Letter from the editor, November ’13

by Casey Jaywork | Editor in Chief

The Central Circuit exists to empower students and the SCCC community as democratic citizens, by providing relevant news and creating a forum for campus expression and discussion. In other words, we are biased: we exist for the people of Seattle Central.

This bias toward promoting the welfare and and agency of Seattle Centrists influences our reporting, in the same way that The Economist and The Wall Street Journal are influenced by existing through and for business professionals. We are not objective because objectivity is not a real thing: the very concept of what counts as “newsworthy” is evaluative. We are, however, honest, in the sense that we are storytellers who are constrained by the facts. Our criterion for what to include in our publication is, “Does it empower students and others as self-determining citizens?” Our criterion for what to exclude is, “Is it inaccurate? Did it not actually happen?” To read our news articles with hyperlinks to our sources, check out our website at CentralCircuit.com.

This is our first issue for the 2013-14 school year, and there’s no shortage of democratically-relevant goings-on. Our cover story introduces Kshama Sawant, an SCCC economics professor who is running for city council as (gasp!) a socialist. We also feature a report by A&E editor Diana Gener on SCCC student Carlos Hernandez, who was allegedly illegally fired from Subway for his labor-organizing activities. Perhaps most important is the new attempt by the college’s Board of Trustees to silence student dissent and privatize our campus, covered by staff writer Katherine Morgan.

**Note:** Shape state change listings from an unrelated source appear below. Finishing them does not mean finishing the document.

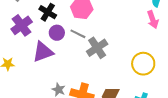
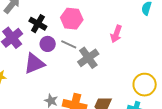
pink arrow: (153, 20) -> (116, 34), moved, turned 42
yellow circle: (143, 64) -> (145, 85), moved

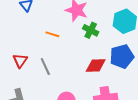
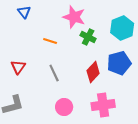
red diamond: (96, 66) -> (93, 72), turned -45
gray line: (45, 67) -> (54, 73), moved

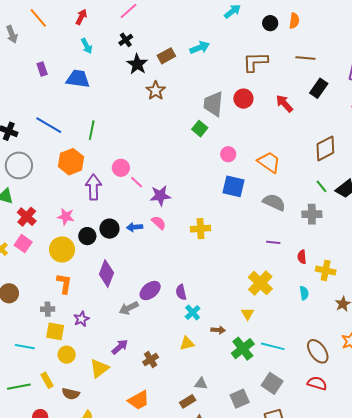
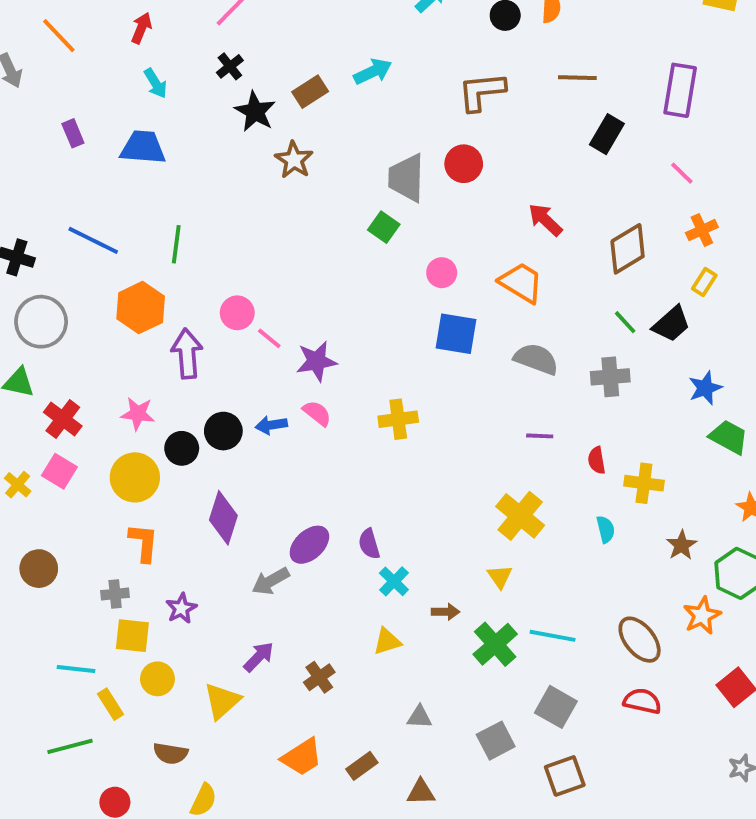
red arrow: (284, 103) -> (545, 220), moved
yellow rectangle: (47, 380) -> (110, 704), moved
brown rectangle: (188, 401) -> (362, 766), moved

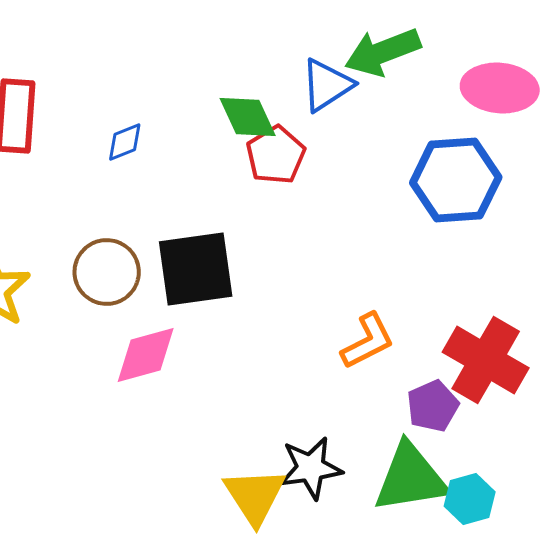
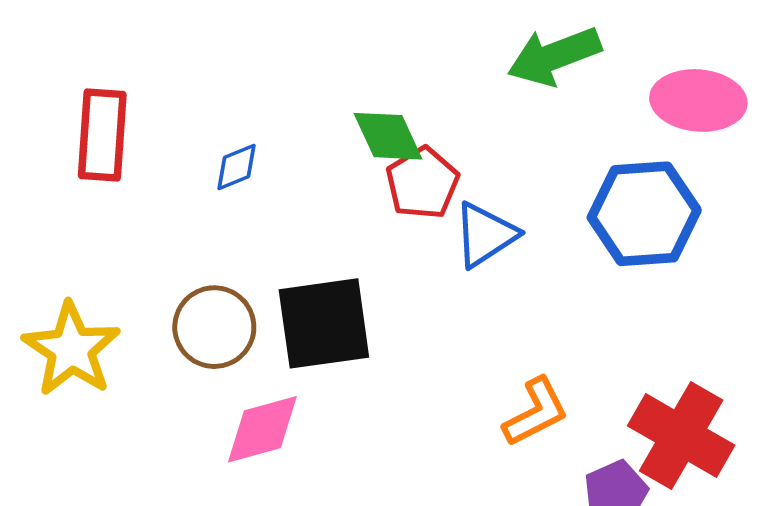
blue triangle: (327, 85) -> (485, 235), moved

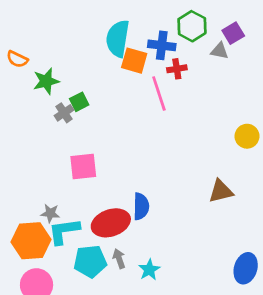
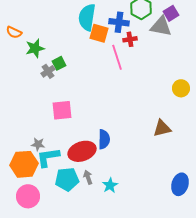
gray triangle: (219, 51) -> (161, 26), size x1.6

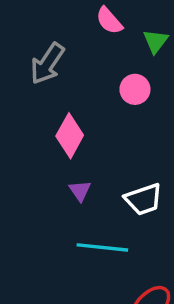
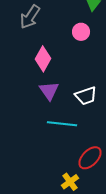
purple triangle: (80, 191) -> (49, 91), size x1.5

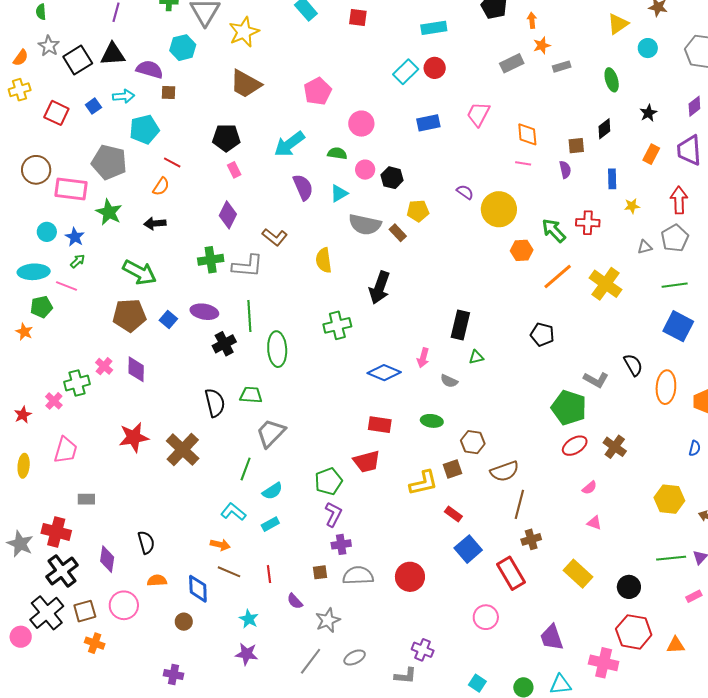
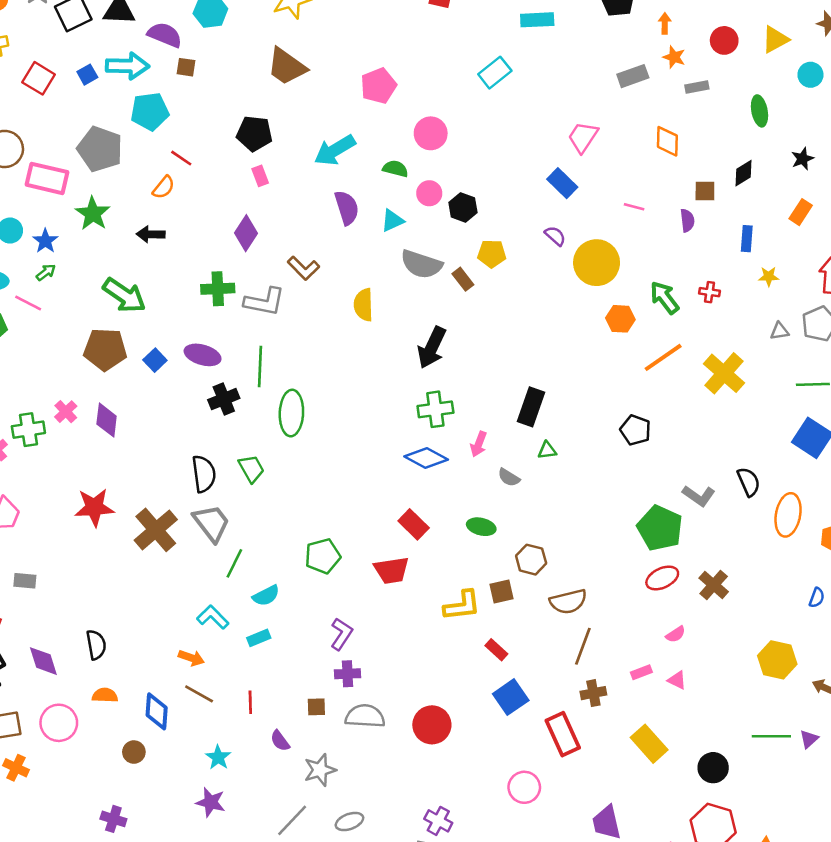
orange star: (542, 45) -> (674, 57), turned 30
red circle: (435, 68) -> (724, 40), moved
cyan arrow: (124, 96) -> (127, 66), size x1.5
blue rectangle: (428, 123) -> (562, 183), moved, turned 50
orange diamond: (527, 134) -> (667, 141), moved
red cross: (588, 223) -> (709, 292), size x0.7
green cross: (337, 325) -> (435, 409), moved
green trapezoid: (251, 395) -> (251, 469), turned 50
red rectangle: (380, 425) -> (414, 524), turned 30
gray trapezoid: (271, 433) -> (211, 523), moved, turned 92
green pentagon: (328, 481) -> (323, 556), moved
purple diamond: (107, 559) -> (43, 661), turned -32
pink rectangle: (694, 596) -> (641, 672), moved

Campus News Editor Amber Lyons tells of the fate of SCCC’s Egyptian Theater and explains how to be poor; Photo Editor Gabrielle Warner covers police brutality protests, managing editor Maggie Tsai tells us how Bill Gates is doing, Web Editor Lin Na describes SCCC’s fashion scene, Copy Editor Jared Winninghoff relates the month’s crimes, and I expound on Obamacare and the importance of being electoral. In student submissions, we have an editorial by Catherine Lumadede on the Kenyan response to the al-Shabaab mall attack. Finally, graphic designer Caitlin Sussman wallows in the madness of The Room and fantasy football, and staff writer Holden Kosàly-Meyer reminds us that Winnie the Pooh is brilliant.